Because I spent my childhood in Leipzig, a city which resounds with echoes of Bach and the entire musical world, I have always had the idea of one day preparing a pictorial history of music. This present book is the result; it combines elements of my professional life as a graphic historian and my private life as a happy lover of music.
A pictorial history of music can never be merely a picture album, however, for no amount of illustrative material can by itself create a meaningful panorama of music. There must be, in addition to pictures, an intrinsic plan, a unified point of view which the reader can grasp and use to achieve comprehension. The history of music which, to my mind, has always been distinguished by just these qualities, is Paul Henry Lang's Music in Western Civilization. In an age of specialization, Dr. Lang's book is unique in its broad outlook and vigorous presentation. This book seemed to me pre-eminently suited for adaption as a basic text for a pictorial history of music, and I was delighted to find that Dr. Lang's interest in such a project matched my own.
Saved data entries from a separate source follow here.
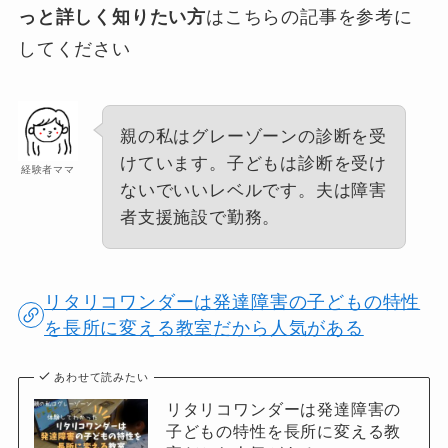
っと詳しく知りたい方
はこちらの記事を参考に
してください
親の私はグレーゾーンの診断を受
けています。子どもは診断を受け
経験者ママ
ないでいいレベルです。夫は障害
者支援施設で勤務。
リタリコワンダーは発達障害の子どもの特性
を長所に変える教室だから人気がある
あわせて読みたい
リタリコワンダーは発達障害の
子どもの特性を長所に変える教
In condensing and adapting Music in Western Civilization I aimed at preserving the continuity of Dr. Lang's text and utilizing wherever possible its broad cultural viewpoint. As for the pictures, I endeavored to illustrate and emphasize those subjects and periods which would be of greatest interest to the reader, and therefore supplemented the chronological sequence of the text at logical points with pictorial, topical, or biographical surveys. Whenever the evolution of a particular school of music or the emergence of a commanding personality demanded more detailed scrutiny, I assembled a picture-text unit that supplements, but does not interrupt, the main narrative.
To give two examples: the discussion of Domenico Scarlatti seemed the appropriate place to complement Dr. Lang's history with a picture unit presenting the rise of the harpsichord. Similarly, the discussion of Richard Wagner was the logical point to survey pictorially his influence on the growth of the orchestra, and the consequent emergence of the modern conductor.
The history of music is a continuous development; and in order to understand and appreciate the more familiar 18th- and 19th-century musical literature, it is necessary to be aware of its roots in the past. Moreover, our musical horizons are expanding today; listeners are learning to enjoy Renaissance madrigals and Baroque choral works, as well as Romantic concertos, and for modern readers, no history of music would be meaningful without a survey of these early periods. As for post-Romantic music, we have provided a detailed coverage of the most recent developments. Dr. Lang has contributed new passages analyzing contemporary music, a task for which he is particularly well equipped both as musicologist and as one of this country's most respected music critics.
All the additional material makes A Pictorial History of Music essentially a new book. Its authors hope it will add to the reader's enjoyment of music by giving him a better understanding of how this divine art evolved.